A good reason to overseed Bermuda with fescue would be if you have a new structure or trees that have grown over the years and there’s just simply too much shade for the Bermuda. If you overseed these shady areas in the fall and spring every year, the Bermuda will just give up and the fescue can do well. It’s not recommended to overseed full sun Bermuda with fescue because the Bermuda will overtake the fescue in the heat of the summer and the lawn will look blotchy. The exception here would be if you thoroughly and completely kill the Bermuda first, and then establish a fescue lawn.
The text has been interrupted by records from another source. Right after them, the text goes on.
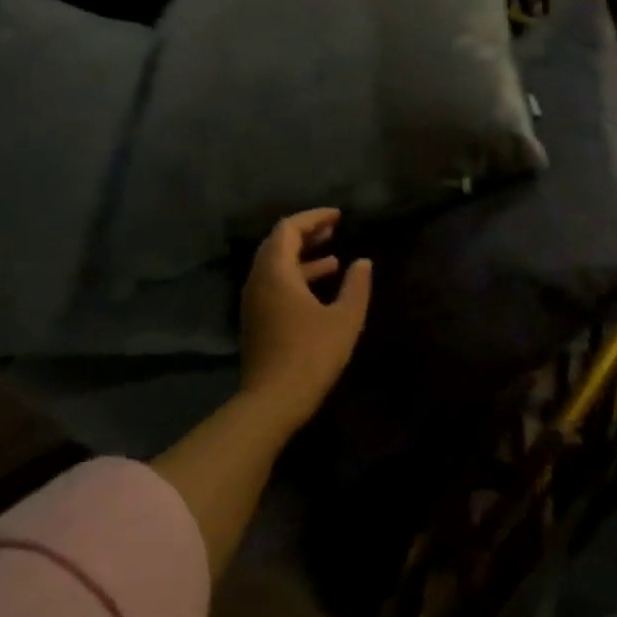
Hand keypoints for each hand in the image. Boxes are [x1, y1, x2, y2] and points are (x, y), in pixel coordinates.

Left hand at [240, 209, 371, 431]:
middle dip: (306, 233)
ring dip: (302, 256)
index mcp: (276, 273)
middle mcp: (258, 281)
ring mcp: (254, 301)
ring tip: (333, 257)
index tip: (338, 216)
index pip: (288, 229)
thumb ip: (356, 286)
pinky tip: (319, 288)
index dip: (313, 218)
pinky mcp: (256, 319)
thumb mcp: (345, 318)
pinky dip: (296, 276)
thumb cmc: (312, 355)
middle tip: (334, 230)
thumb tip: (362, 262)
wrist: (273, 400)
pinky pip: (274, 284)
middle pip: (277, 244)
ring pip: (275, 266)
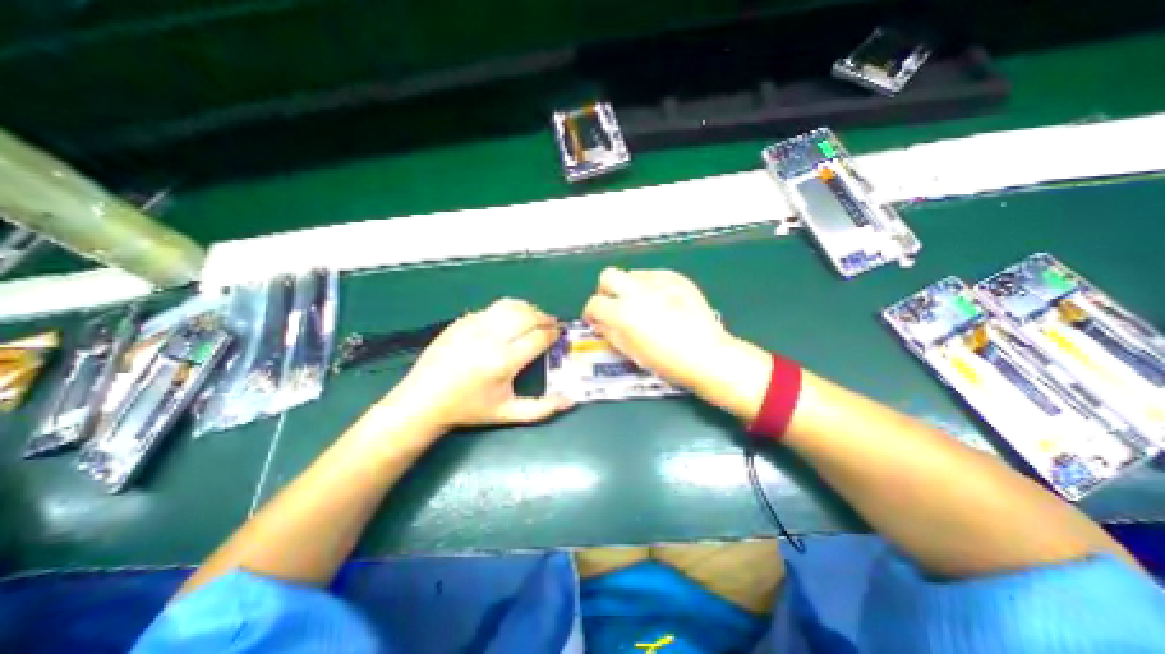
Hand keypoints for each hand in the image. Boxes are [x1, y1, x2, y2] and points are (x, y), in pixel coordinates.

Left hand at [386, 300, 571, 430]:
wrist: (424, 401)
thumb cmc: (469, 409)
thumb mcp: (508, 413)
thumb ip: (542, 408)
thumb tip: (571, 400)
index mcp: (503, 361)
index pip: (538, 337)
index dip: (553, 333)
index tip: (559, 335)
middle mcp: (490, 338)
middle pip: (527, 316)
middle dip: (545, 317)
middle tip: (552, 324)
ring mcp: (473, 326)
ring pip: (510, 306)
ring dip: (528, 309)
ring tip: (535, 317)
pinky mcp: (462, 321)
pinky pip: (492, 309)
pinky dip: (508, 310)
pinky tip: (510, 320)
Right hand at [581, 268, 734, 391]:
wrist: (707, 355)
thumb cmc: (668, 362)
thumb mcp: (631, 352)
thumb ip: (611, 333)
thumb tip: (602, 323)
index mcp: (623, 313)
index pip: (594, 304)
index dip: (592, 313)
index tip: (596, 320)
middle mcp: (637, 292)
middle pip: (608, 276)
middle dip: (606, 291)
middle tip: (614, 305)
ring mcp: (659, 282)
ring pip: (632, 274)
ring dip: (629, 288)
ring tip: (641, 305)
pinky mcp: (677, 279)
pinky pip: (654, 276)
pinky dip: (650, 287)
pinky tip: (661, 302)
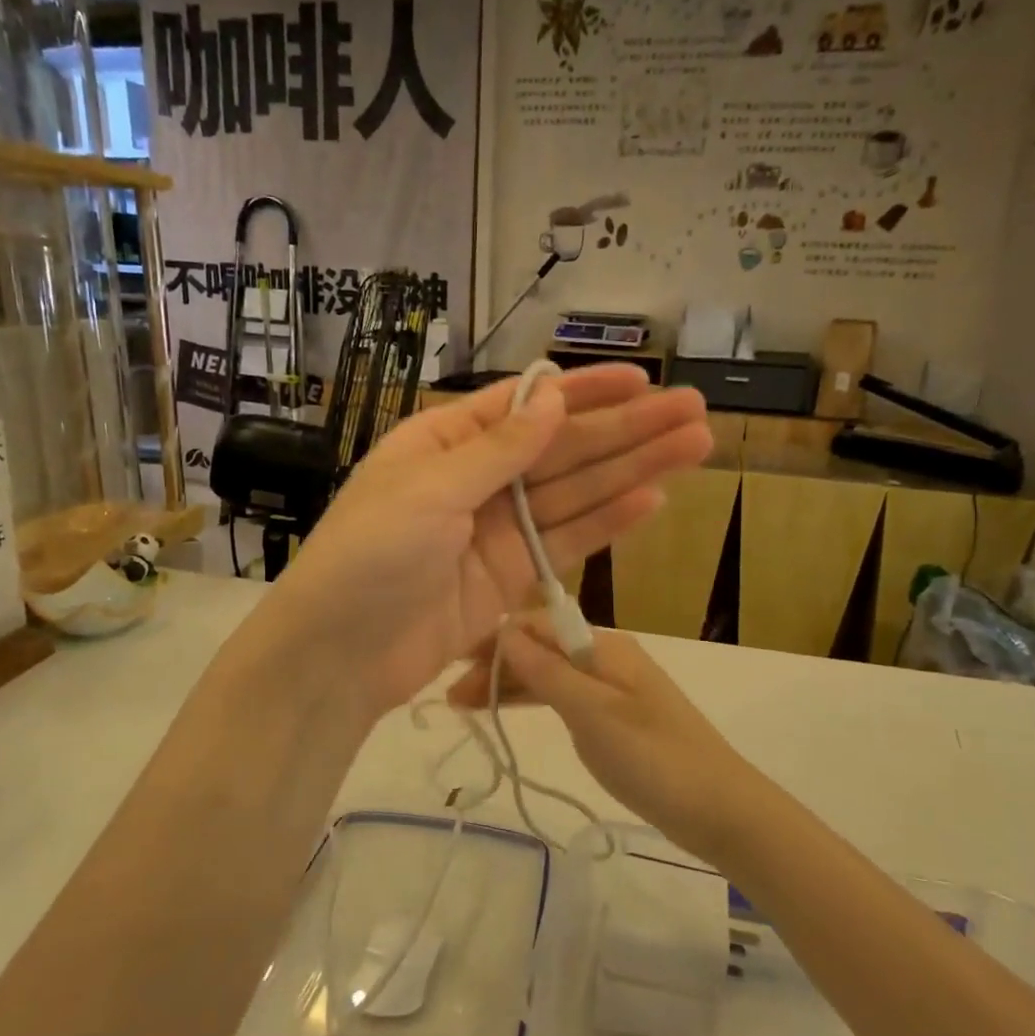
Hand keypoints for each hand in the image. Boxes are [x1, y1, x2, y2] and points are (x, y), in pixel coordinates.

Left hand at [262, 364, 710, 721]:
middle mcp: (476, 479)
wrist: (340, 655)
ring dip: (633, 471)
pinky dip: (608, 522)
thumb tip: (553, 396)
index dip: (584, 392)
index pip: (525, 406)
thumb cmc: (370, 554)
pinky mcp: (512, 578)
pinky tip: (652, 499)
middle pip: (562, 449)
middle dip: (627, 431)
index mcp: (445, 442)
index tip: (641, 380)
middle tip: (693, 412)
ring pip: (575, 493)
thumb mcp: (429, 488)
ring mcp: (497, 531)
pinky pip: (566, 542)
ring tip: (694, 448)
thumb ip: (498, 448)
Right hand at [448, 617, 769, 867]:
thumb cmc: (653, 757)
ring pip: (548, 674)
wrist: (719, 808)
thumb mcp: (593, 713)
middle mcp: (605, 657)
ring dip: (509, 685)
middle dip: (496, 664)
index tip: (452, 662)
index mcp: (603, 646)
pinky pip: (563, 698)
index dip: (493, 639)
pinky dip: (532, 702)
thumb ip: (547, 672)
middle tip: (450, 697)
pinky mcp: (612, 718)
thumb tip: (504, 631)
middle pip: (540, 649)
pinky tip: (507, 711)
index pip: (537, 624)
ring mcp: (610, 688)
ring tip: (463, 707)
Even still, fescue prefers shade and any Bermuda that makes its way in to a full-sun fescue lawn will eventually overtake the fescue.


While overseeding Bermuda grass may seem like a straightforward solution to achieve a lush and vibrant lawn, it’s important to carefully consider whether it’s truly necessary. Bermuda grass possesses remarkable resilience and natural regenerative abilities, making it capable of filling in bare spots and thickening turf on its own, given the right conditions.

Before embarking on the overseeding process, homeowners should assess the underlying causes of any lawn issues, such as thinning turf or bare patches. Addressing these issues through proper Bermuda grass lawn care practices, including adequate watering, fertilization, and maintenance, can often yield better results than overseeding alone.

Furthermore, it’s crucial to understand the potential risks associated with overseeding Bermuda grass, such as inconsistent grass growth and wasted resources. By exploring alternative solutions, and seeking professional advice when needed, homeowners can cultivate a healthy and vibrant Bermuda grass lawn without the need for unnecessary overseeding.